Jakarta, IDN Times - Wakil Ketua Komisi IX DPR RI, Yahya Zaini mewanti-wanti Badan Gizi Nasional (BGN) agar lebih berhati-hati dalam memastikan pembayaran Satuan Pelayanan Pemenuhan Gizi (SPPG) sesuai ketentuan yang berlaku.
Yahya juga meminta BGN agar tidak asal membayar dana intensif SPPG. Menurut dia pembayaran harus sesuai dengan pengeluaran yang dilakukan oleh setiap dapur.
"Jika terbukti terjadi penyimpangan sebaiknya dapur tersebut diberikan sanksi seperti pemberhentian sementara," kata Yahya kepada wartawan, Jumat (12/6/2026).
1. Minta BGN audit ribuan SPPG karena boros Rp1 triliun

Anggota Fraksi Golkar itu mendesak BGN untuk segera melakukan audit secara menyeluruh terhadap dapur makan bergizi gratis (MBG) setelah pemborosan Rp1 triliun diungkap Kementerian Koordinator (Kemenko) Pangan.
Menurut dia, evaluasi secara menyeluruh terhadap tata kelola MBG harus dilakukan evaluasi secara ketat, dan dipastikan pengelolaan sesuai aruran yang berlaku.
"Ini momentum bagi BGN untuk berbenah diri, memperbaiki segala kelemahan dan kekurangan yang ada. Jangan sampai kasus kelebihan bayar atau pemborosan terjadi lagi ke depan. BGN harus konsisten dengan kebijakan untuk melakukan efisiensi," kata Legislator Golkar itu.
2. Dapur MBG boros Rp1 triliun per bulan

Menteri Koordinator (Menko) Bidang Pangan Zulkifli Hasan mengungkapkan jumlah titik SPPG untuk MBG ternyata membengkak sebanyak 6.877 titik dari rencana awal sekitar 21 ribu titik, sehingga Pemerintah perlu melakukan penataan ulang program MBG dalam satu bulan.
Menurut Zulhas, sebanyak 21 ribu titik SPPG tersebut mulanya akan dibangun untuk di daerah aglomerasi.
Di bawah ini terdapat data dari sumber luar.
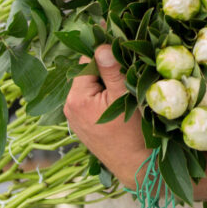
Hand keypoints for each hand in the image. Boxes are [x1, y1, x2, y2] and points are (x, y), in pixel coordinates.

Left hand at [64, 45, 148, 188]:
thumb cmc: (132, 133)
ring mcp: (74, 118)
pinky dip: (104, 95)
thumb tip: (101, 45)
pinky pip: (91, 100)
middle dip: (105, 67)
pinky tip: (119, 99)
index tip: (118, 41)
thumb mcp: (124, 96)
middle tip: (126, 65)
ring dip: (105, 81)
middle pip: (87, 73)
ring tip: (125, 83)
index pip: (86, 61)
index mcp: (76, 97)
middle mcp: (69, 107)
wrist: (136, 167)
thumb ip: (111, 70)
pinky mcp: (83, 125)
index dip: (102, 50)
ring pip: (90, 87)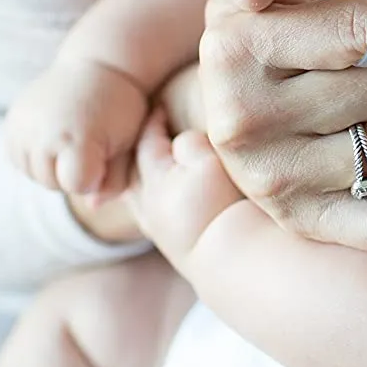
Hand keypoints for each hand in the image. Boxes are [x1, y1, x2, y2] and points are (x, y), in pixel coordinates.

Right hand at [5, 57, 148, 198]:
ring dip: (53, 166)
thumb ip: (114, 181)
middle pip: (53, 183)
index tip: (106, 154)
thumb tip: (93, 207)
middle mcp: (44, 133)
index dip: (95, 176)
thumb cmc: (120, 109)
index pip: (76, 185)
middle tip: (92, 145)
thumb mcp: (129, 144)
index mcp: (77, 139)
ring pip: (33, 173)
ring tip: (73, 140)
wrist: (97, 65)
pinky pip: (19, 158)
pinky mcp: (11, 122)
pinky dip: (36, 155)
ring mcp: (22, 126)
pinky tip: (55, 138)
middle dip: (73, 174)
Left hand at [122, 127, 243, 267]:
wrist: (231, 260)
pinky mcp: (176, 249)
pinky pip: (156, 218)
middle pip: (136, 172)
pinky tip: (171, 205)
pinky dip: (159, 204)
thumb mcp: (207, 162)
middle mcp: (148, 206)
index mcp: (153, 180)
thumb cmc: (219, 206)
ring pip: (142, 198)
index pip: (147, 143)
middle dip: (142, 152)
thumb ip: (190, 143)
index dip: (154, 122)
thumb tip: (184, 142)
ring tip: (158, 171)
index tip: (161, 106)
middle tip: (152, 136)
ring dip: (147, 181)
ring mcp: (160, 230)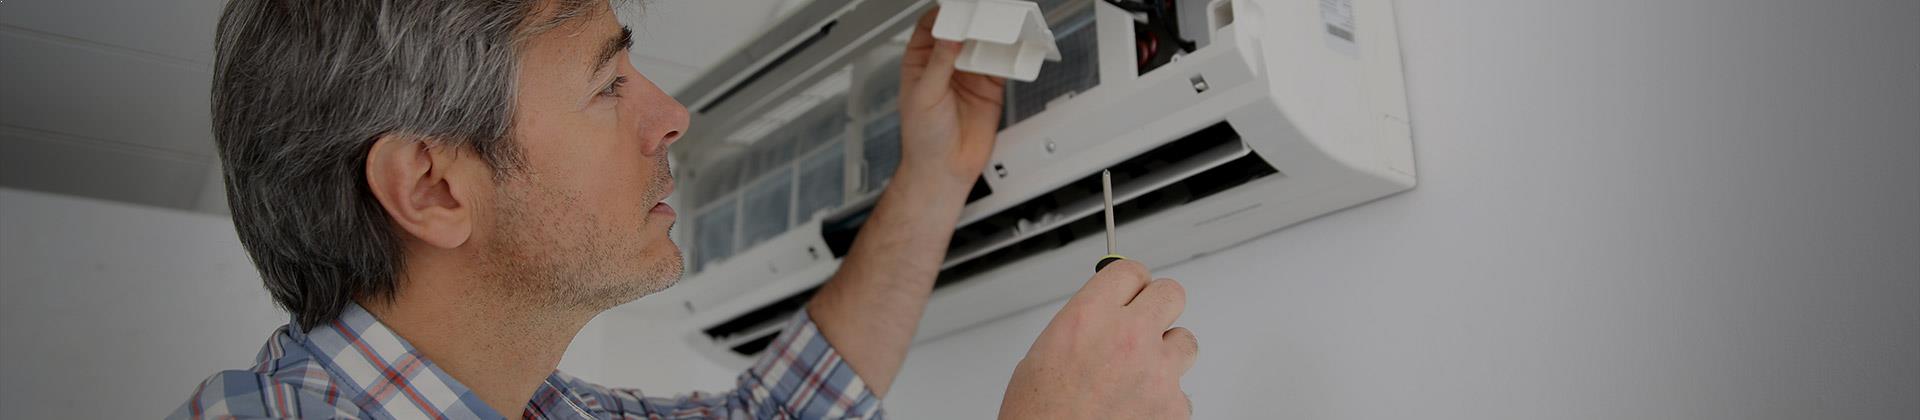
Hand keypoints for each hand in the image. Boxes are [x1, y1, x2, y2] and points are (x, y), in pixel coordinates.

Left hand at [898, 7, 1006, 189]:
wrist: (945, 170)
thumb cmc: (922, 139)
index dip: (945, 14)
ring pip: (984, 44)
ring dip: (993, 35)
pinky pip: (1003, 64)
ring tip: (1001, 27)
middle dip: (973, 20)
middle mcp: (945, 64)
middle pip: (962, 31)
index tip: (958, 9)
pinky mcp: (990, 87)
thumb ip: (939, 63)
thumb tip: (949, 35)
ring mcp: (969, 75)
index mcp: (920, 62)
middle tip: (984, 14)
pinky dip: (1010, 55)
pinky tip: (1012, 48)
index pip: (932, 26)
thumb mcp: (924, 96)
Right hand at [998, 261, 1198, 418]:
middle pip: (1170, 293)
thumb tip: (1101, 318)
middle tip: (1145, 322)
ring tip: (1140, 375)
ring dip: (1167, 354)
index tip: (1129, 289)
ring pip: (1185, 342)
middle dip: (1157, 307)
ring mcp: (1157, 372)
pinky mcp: (1174, 407)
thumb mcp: (1042, 355)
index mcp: (1090, 318)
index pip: (1129, 271)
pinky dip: (1165, 399)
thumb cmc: (1039, 416)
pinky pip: (1181, 391)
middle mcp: (1129, 337)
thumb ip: (1082, 327)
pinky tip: (1138, 407)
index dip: (1129, 282)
Karena itu, menurut Zulhas, pembengkakan jumlah titik SPPG diduga ada praktik jual-beli titik SPPG. Dengan setiap dapur SPPG memperoleh insentif senilai Rp6 juta per hari, Zulhas memperkirakan pemborosan anggaran untuk insentif dapur SPPG ditaksir lebih dari Rp1 triliun per bulan.
"Jika per bulan ada pemborosan Rp1 triliun, berarti kalau setahun Rp12 triliun,” ujar Zulhas melansir ANTARA.
3. BGN bakal evaluasi dapur MBG

Kepala BGN Nanik S Deyang menyatakan akan melakukan moratorium atau penghentian sementara pendirian dapur MBG baru karena ditemukan penumpukan SPPG di wilayah aglomerasi. Selain itu, pemerintah akan melakukan pemetaan kebutuhan dapur ideal di setiap wilayah agar program lebih efisien.
“Kalau banyak dapur kan tidak efisien karena kita sewa dapur toh? Nah ini untuk kita rem dulu dan ditata,” kata dia.
Meski demikian, Nanik memastikan moratorium tidak akan mengurangi jumlah penerima MBG yang sudah berjalan saat ini.
BGN juga akan mengevaluasi dapur-dapur MBG yang sudah beroperasi, mulai dari aspek keamanan pangan, fasilitas, hingga kompetensi sumber daya manusia (SDM). Dapur yang tidak memenuhi standar akan ditangguhkan sementara.
“Pembenahan dapur-dapur yang telah berdiri dan telah beroperasi agar sesuai dengan standar untuk menghasilkan makanan yang berkualitas, termasuk perbaikan dan pelatihan SDM. Artinya, bila dapur itu tidak sesuai, tentu kami akan melakukan suspend,” kata Nanik.